- [Exercise brief]:
Skip the images and print the listing exactly.

- [Supplied data]:
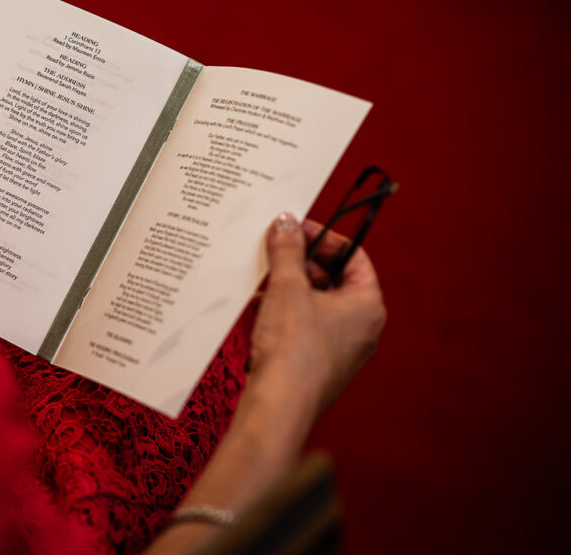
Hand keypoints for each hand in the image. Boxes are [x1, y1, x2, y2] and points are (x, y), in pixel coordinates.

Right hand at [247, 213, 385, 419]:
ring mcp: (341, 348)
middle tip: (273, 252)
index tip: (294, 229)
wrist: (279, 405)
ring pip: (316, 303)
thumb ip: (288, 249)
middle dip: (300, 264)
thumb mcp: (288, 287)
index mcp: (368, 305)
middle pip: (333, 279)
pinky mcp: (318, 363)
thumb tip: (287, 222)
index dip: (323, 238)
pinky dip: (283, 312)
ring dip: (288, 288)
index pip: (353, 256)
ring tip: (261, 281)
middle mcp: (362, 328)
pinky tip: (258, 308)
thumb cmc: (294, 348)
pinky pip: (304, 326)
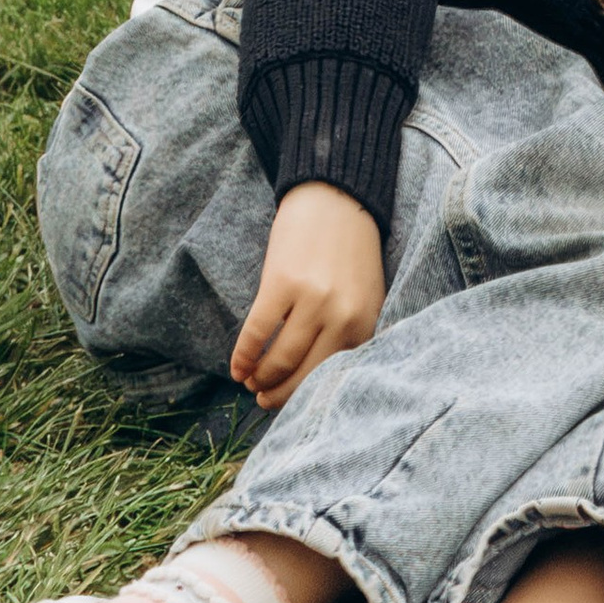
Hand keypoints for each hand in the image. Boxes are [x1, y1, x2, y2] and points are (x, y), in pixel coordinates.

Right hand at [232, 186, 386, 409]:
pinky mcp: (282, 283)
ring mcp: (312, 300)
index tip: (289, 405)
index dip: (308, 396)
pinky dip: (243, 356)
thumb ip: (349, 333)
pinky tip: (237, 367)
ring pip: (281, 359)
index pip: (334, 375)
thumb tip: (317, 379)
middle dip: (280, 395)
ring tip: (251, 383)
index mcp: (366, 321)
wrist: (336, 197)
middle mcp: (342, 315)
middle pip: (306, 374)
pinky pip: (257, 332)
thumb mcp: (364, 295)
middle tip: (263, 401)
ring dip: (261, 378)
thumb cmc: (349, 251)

- [Response area]:
Hand keypoints for each hand in the image. Boxes are [x1, y1, x2, y2] and points are (x, y), in pixel coordinates.

Right hand at [247, 213, 385, 419]:
ring mcp: (341, 348)
middle tip: (273, 252)
index tip: (294, 229)
wrist: (279, 405)
ring pip: (316, 303)
thumb ip: (288, 249)
middle dip: (300, 264)
thumb mcp: (288, 287)
index mcp: (368, 305)
middle pip: (333, 279)
pinky mcp: (318, 363)
thumb tip: (287, 222)
index dip: (323, 238)
pinky dip: (283, 312)
ring dip: (288, 288)
index pip: (353, 256)
ring tip: (261, 281)
middle mcp: (362, 328)
pinky tip: (258, 308)
thumb cmc: (294, 348)
pinky pip: (304, 326)
Hand keypoints for each hand in the image. Boxes are [x1, y1, x2, y2] and points are (x, y), in pixel coordinates.

Right hand at [232, 186, 386, 409]:
pinky mcp: (282, 283)
ring mcp: (312, 300)
index tip: (289, 405)
index dip: (308, 396)
pinky dip: (243, 356)
thumb ip: (349, 333)
pinky tip: (237, 367)
ring pip: (281, 359)
index pip: (334, 375)
thumb tip: (317, 379)
middle dip: (280, 395)
ring tip: (251, 383)
index mcp: (366, 321)
wrist: (336, 197)
middle mcp: (342, 315)
middle pip: (306, 374)
pinky pip: (257, 332)
thumb mcp: (364, 295)
middle tip: (263, 401)
ring dip: (261, 378)
thumb cmc: (349, 251)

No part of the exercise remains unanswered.